Activity
Give a verbatim copy of the data, leaving the pictures out.
═══ Data provided
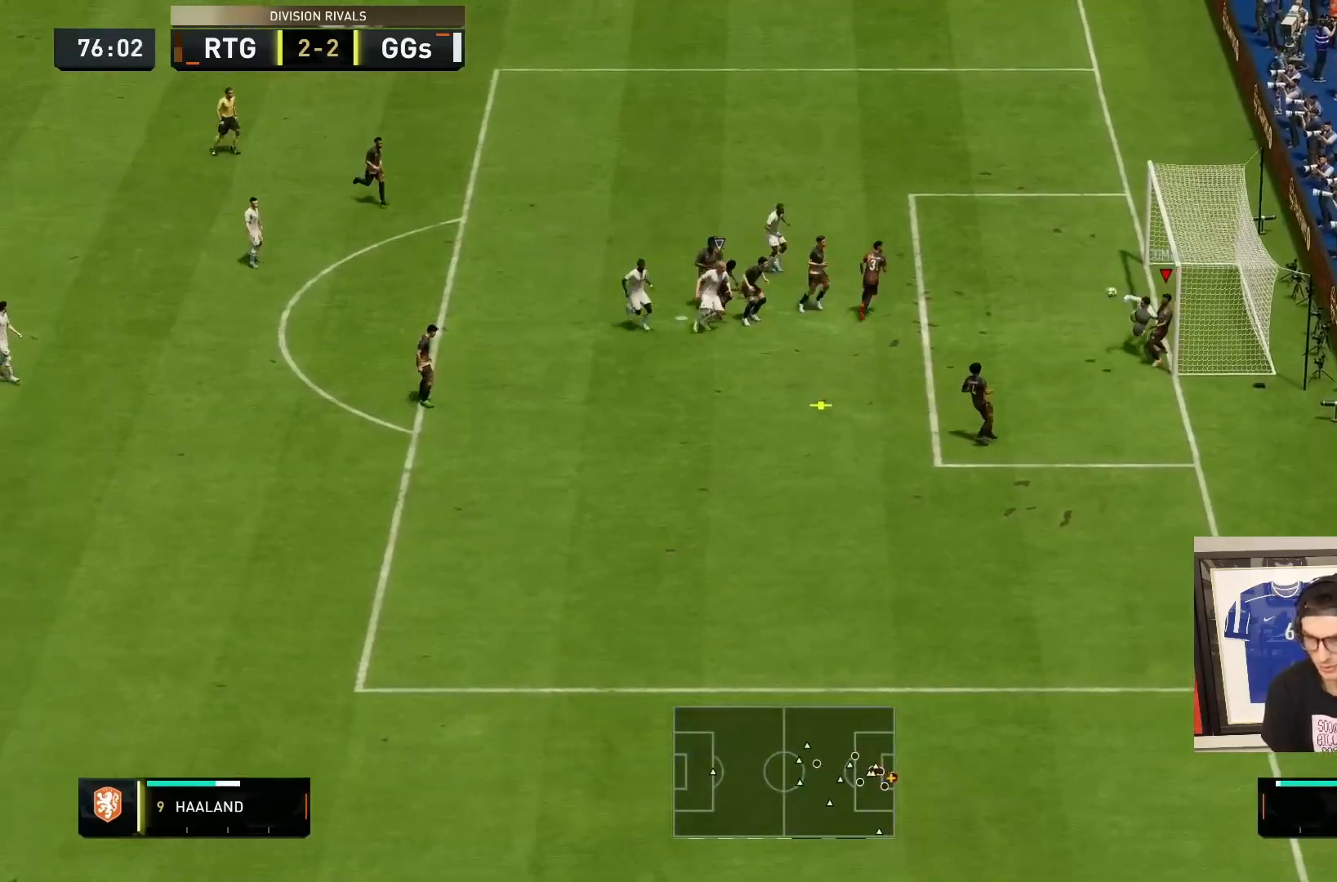
{"dt_ms": 500, "buttons": ["R2"], "left_stick": "down", "right_stick": "center", "events": [[467, "left_stick", "down"]]}
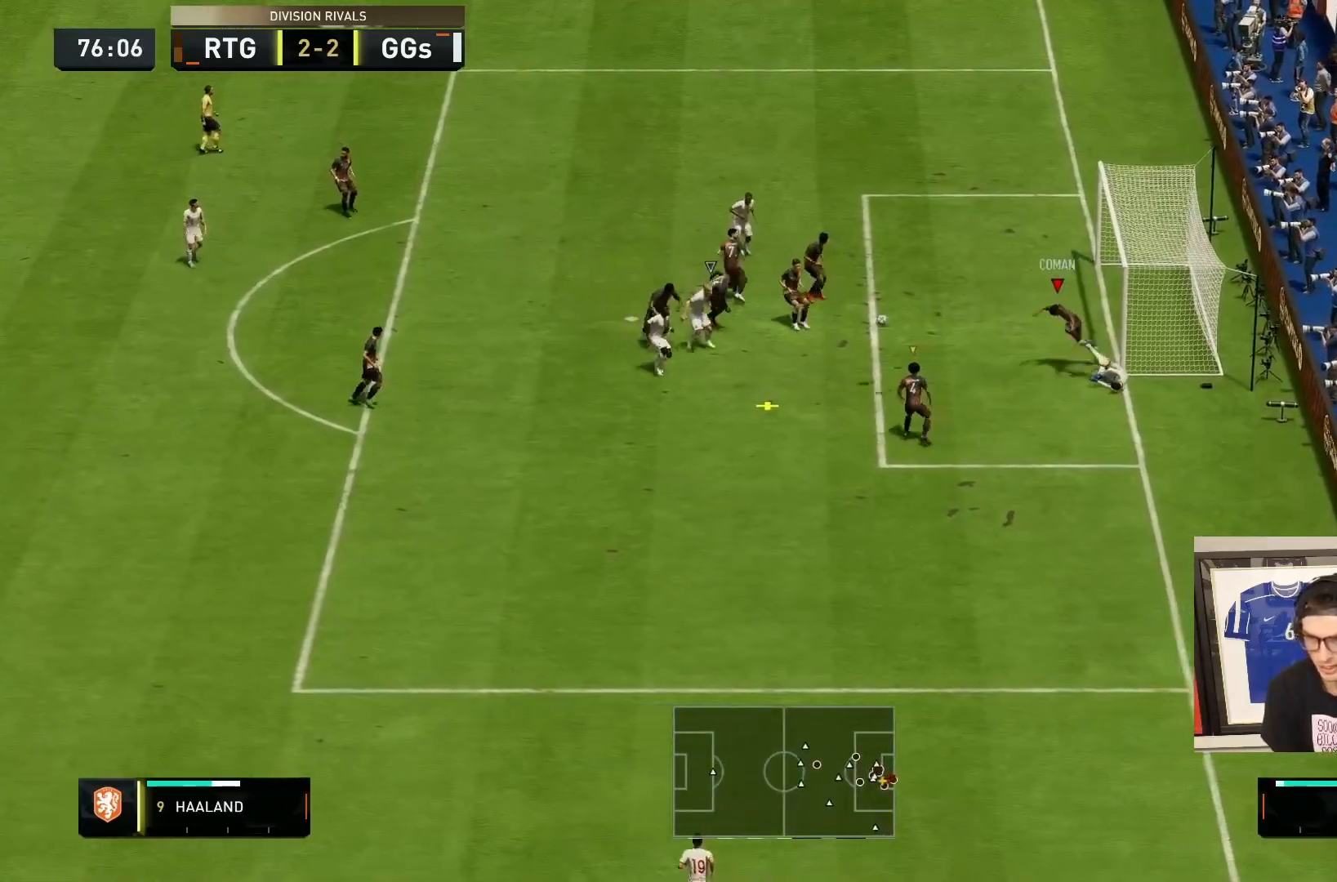
{"dt_ms": 500, "buttons": ["R2"], "left_stick": "left", "right_stick": "center", "events": [[133, "R2", "up"], [167, "CROSS", "down"], [200, "L1", "down"], [233, "R2", "down"], [267, "L1", "up"], [300, "CROSS", "up"], [367, "left_stick", "left"]]}
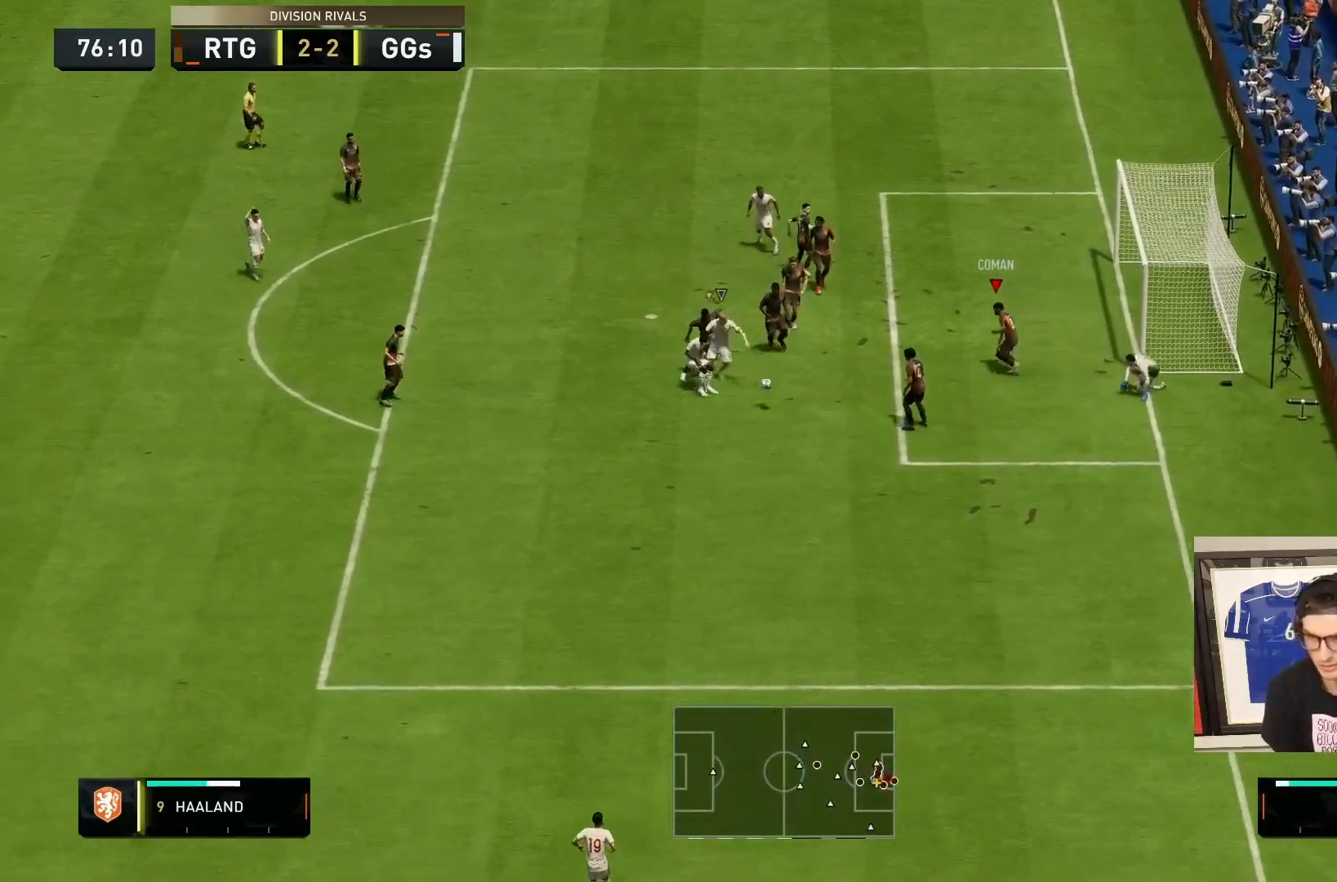
{"dt_ms": 500, "buttons": ["CIRCLE", "R2"], "left_stick": "down", "right_stick": "center", "events": [[233, "R1", "down"], [267, "CIRCLE", "down"], [267, "left_stick", "down-left"], [300, "L1", "down"], [300, "R1", "up"], [433, "CIRCLE", "up"], [433, "L1", "up"], [500, "CIRCLE", "down"], [500, "left_stick", "down"]]}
══════
Finished exercise
{"dt_ms": 500, "buttons": ["R2"], "left_stick": "down", "right_stick": "center", "events": [[467, "left_stick", "down"]]}
{"dt_ms": 500, "buttons": ["R2"], "left_stick": "left", "right_stick": "center", "events": [[133, "R2", "up"], [167, "CROSS", "down"], [200, "L1", "down"], [233, "R2", "down"], [267, "L1", "up"], [300, "CROSS", "up"], [367, "left_stick", "left"]]}
{"dt_ms": 500, "buttons": ["CIRCLE", "R2"], "left_stick": "down", "right_stick": "center", "events": [[233, "R1", "down"], [267, "CIRCLE", "down"], [267, "left_stick", "down-left"], [300, "L1", "down"], [300, "R1", "up"], [433, "CIRCLE", "up"], [433, "L1", "up"], [500, "CIRCLE", "down"], [500, "left_stick", "down"]]}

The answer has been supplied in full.